“Lucy, take my love. One day share my life.
Be my dearest, first on earth.”
We walked back to the Rue Fossette by moonlight—such
moonlight as fell on Eden—shining through
the shades of the Great Garden, and haply gilding
a path glorious for a step divine—a Presence
nameless. Once in their lives some men and women
go back to these first fresh days of our great Sire
and Mother—taste that grand morning’s
dew— bathe in its sunrise.
In the course of the walk I was told how Justine Marie
Sauveur had always been regarded with the affection
proper to a daughter—how, with M. Paul’s
consent, she had been affianced for months to one
Heinrich Muehler, a wealthy young German merchant,
and was to be married in the course of a year.
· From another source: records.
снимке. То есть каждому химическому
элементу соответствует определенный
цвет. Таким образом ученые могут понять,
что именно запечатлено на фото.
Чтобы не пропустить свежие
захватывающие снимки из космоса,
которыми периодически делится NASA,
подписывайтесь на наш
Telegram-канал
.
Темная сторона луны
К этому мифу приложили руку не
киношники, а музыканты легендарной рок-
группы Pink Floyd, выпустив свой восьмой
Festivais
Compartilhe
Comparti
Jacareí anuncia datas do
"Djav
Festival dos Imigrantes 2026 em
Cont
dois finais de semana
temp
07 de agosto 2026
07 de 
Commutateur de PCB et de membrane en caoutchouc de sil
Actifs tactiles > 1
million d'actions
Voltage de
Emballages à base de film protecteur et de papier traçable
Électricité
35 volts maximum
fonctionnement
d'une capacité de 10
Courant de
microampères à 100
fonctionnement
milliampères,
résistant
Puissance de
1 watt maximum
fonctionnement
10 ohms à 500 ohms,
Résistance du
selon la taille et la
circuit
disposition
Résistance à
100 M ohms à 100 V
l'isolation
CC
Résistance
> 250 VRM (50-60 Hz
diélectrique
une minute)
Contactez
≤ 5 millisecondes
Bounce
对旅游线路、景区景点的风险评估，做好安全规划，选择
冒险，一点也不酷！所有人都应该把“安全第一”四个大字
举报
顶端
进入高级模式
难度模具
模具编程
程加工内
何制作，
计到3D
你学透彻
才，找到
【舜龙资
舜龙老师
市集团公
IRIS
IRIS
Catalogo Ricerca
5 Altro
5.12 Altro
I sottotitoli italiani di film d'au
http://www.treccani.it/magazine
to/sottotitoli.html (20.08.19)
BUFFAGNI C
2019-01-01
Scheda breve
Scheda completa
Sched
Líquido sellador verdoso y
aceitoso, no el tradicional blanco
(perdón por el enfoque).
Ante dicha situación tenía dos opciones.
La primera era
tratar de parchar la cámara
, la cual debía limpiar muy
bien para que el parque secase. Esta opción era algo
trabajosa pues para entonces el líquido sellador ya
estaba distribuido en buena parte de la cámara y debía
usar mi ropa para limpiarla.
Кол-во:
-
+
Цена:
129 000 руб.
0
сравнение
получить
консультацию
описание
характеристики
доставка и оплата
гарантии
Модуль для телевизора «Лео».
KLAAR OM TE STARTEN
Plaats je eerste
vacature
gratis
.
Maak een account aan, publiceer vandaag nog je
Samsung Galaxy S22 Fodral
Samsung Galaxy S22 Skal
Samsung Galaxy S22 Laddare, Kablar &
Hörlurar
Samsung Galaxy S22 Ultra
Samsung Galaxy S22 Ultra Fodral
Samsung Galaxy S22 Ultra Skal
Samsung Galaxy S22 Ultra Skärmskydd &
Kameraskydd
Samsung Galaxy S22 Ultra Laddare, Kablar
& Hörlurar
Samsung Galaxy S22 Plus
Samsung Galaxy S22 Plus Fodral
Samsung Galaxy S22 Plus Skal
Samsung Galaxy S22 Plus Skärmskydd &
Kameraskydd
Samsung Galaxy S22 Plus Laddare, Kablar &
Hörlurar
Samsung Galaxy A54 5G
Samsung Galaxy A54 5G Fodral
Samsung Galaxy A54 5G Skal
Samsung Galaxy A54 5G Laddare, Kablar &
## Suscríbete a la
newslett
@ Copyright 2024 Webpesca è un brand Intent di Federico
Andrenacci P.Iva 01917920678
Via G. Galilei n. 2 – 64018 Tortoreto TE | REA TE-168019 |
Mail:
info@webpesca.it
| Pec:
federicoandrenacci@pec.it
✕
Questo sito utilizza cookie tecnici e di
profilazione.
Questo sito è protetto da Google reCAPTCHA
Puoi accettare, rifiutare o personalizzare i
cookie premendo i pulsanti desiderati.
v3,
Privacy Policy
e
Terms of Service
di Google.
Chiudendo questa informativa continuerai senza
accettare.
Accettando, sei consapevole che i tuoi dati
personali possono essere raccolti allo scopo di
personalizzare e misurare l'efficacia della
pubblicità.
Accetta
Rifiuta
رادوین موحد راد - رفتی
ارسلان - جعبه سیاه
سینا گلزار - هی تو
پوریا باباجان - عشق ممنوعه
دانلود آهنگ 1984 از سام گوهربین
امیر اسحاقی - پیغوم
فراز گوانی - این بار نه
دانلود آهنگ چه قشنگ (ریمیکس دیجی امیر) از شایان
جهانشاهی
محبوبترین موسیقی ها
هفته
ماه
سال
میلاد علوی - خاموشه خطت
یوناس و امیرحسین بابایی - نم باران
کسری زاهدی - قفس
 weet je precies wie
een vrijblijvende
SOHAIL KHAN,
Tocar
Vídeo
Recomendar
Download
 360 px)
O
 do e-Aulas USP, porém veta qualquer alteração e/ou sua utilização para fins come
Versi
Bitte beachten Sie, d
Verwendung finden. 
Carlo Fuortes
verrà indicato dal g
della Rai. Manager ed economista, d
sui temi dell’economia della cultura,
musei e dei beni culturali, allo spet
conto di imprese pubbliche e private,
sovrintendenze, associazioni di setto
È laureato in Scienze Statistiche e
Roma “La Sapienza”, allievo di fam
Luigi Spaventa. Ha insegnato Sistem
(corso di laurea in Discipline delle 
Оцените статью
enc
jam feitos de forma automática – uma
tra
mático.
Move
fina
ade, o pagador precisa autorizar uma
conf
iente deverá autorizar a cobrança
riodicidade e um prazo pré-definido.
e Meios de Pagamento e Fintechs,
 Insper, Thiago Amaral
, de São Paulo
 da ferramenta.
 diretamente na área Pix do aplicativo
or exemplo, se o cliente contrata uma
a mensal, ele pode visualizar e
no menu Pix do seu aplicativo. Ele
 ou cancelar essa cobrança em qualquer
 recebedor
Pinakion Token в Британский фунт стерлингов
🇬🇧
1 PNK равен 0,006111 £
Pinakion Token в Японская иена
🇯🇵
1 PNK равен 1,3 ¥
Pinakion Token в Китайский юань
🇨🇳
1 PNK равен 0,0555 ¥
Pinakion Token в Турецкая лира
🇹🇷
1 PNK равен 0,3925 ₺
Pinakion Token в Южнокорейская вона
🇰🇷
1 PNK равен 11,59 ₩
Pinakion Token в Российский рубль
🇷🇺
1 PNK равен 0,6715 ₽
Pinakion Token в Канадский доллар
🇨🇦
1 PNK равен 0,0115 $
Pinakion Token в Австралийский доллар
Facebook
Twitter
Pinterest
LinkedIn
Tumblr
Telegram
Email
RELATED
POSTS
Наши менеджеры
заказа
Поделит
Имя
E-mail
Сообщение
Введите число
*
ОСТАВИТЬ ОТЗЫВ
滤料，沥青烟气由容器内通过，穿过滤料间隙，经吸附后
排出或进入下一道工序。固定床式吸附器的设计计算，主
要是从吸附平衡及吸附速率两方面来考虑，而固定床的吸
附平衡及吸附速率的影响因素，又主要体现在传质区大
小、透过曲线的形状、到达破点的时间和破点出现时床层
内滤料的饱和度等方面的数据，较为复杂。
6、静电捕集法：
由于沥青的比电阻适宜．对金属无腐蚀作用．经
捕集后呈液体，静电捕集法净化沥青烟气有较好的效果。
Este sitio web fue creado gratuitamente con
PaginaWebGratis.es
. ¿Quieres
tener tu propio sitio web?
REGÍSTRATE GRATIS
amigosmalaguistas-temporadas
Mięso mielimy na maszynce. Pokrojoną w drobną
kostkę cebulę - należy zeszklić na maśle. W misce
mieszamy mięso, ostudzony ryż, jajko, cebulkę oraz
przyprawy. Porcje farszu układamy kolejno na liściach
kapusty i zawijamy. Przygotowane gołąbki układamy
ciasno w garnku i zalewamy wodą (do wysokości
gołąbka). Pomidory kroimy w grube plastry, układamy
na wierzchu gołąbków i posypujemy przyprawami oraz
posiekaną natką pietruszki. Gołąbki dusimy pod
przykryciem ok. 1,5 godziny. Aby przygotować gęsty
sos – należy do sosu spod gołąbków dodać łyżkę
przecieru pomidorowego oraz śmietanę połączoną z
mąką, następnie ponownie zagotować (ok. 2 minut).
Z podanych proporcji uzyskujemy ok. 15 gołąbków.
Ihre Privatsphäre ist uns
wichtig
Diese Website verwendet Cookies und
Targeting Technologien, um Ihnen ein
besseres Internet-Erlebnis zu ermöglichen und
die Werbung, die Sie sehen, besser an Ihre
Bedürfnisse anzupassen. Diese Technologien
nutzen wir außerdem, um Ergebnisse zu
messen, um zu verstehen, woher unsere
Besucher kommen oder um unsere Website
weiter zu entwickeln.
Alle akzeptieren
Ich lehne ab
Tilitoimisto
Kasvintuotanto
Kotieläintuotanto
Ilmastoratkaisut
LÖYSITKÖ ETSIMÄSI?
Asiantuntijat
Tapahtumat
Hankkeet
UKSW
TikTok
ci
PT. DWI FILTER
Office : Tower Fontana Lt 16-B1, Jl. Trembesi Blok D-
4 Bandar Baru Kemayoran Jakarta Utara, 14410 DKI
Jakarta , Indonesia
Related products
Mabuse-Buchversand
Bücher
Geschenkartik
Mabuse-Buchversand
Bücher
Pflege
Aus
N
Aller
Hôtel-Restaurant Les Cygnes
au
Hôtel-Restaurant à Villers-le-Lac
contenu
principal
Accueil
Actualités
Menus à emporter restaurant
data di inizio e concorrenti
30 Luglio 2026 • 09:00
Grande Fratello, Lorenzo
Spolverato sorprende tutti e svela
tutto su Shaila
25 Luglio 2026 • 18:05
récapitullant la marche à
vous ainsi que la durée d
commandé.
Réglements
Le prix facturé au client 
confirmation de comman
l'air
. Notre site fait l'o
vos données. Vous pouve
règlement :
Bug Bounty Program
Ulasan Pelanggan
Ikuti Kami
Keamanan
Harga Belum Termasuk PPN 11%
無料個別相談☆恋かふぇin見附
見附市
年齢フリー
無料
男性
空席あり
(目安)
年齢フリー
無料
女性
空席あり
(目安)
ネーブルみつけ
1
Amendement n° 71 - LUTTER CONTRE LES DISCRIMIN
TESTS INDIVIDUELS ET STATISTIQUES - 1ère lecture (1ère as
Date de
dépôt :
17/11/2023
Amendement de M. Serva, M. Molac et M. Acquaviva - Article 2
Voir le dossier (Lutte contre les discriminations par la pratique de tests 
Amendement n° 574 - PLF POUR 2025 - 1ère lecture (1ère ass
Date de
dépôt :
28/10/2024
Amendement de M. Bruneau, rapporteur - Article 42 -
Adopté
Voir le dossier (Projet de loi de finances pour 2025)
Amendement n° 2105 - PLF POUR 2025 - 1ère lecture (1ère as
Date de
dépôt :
Some of M. Emanuel’s relations and connections
would, indeed, it seems, have liked him to marry her,
with a view to securing her fortune in the family;
but to himself the scheme was repugnant, and the idea
totally inadmissible.
We reached Madame Beck’s door. Jean Baptiste’s
clock tolled nine. At this hour, in this house,
eighteen months since, had this man at my side bent
before me, looked into my face and eyes, and arbitered
my destiny. This very evening he had again stooped,
gazed, and decreed. How different the look—how
far otherwise the fate!
He deemed me born under his star: he seemed to
have spread over me its beam like a banner. Once—unknown,
and unloved, I held him harsh and strange; the low
stature, the wiry make, the angles, the darkness, the
manner, displeased me. Now, penetrated with his
influence, and living by his affection, having his
worth by intellect, and his goodness by heart—I
preferred him before all humanity.
We parted: he gave me his pledge, and then his
farewell. We parted: the next day—he
sailed.
FINIS.
Man cannot prophesy. Love is no oracle.
Fear sometimes imagines a vain thing. Those years
of absence! How had I sickened over their anticipation!
The woe they must bring seemed certain as death.
I knew the nature of their course: I never had
doubt how it would harrow as it went. The juggernaut
on his car towered there a grim load. Seeing
him draw nigh, burying his broad wheels in the oppressed
soil—I, the prostrate votary—felt
beforehand the annihilating craunch.
Strange to say—strange, yet true, and owning
many parallels in life’s experience—that
anticipatory craunch proved all—yes—nearly
all the torture. The great Juggernaut,
in his great chariot, drew on lofty, loud, and sullen.
He passed quietly, like a shadow sweeping the sky,
at noon. Nothing but a chilling dimness was seen
or felt. I looked up. Chariot and demon
charioteer were gone by; the votary still lived.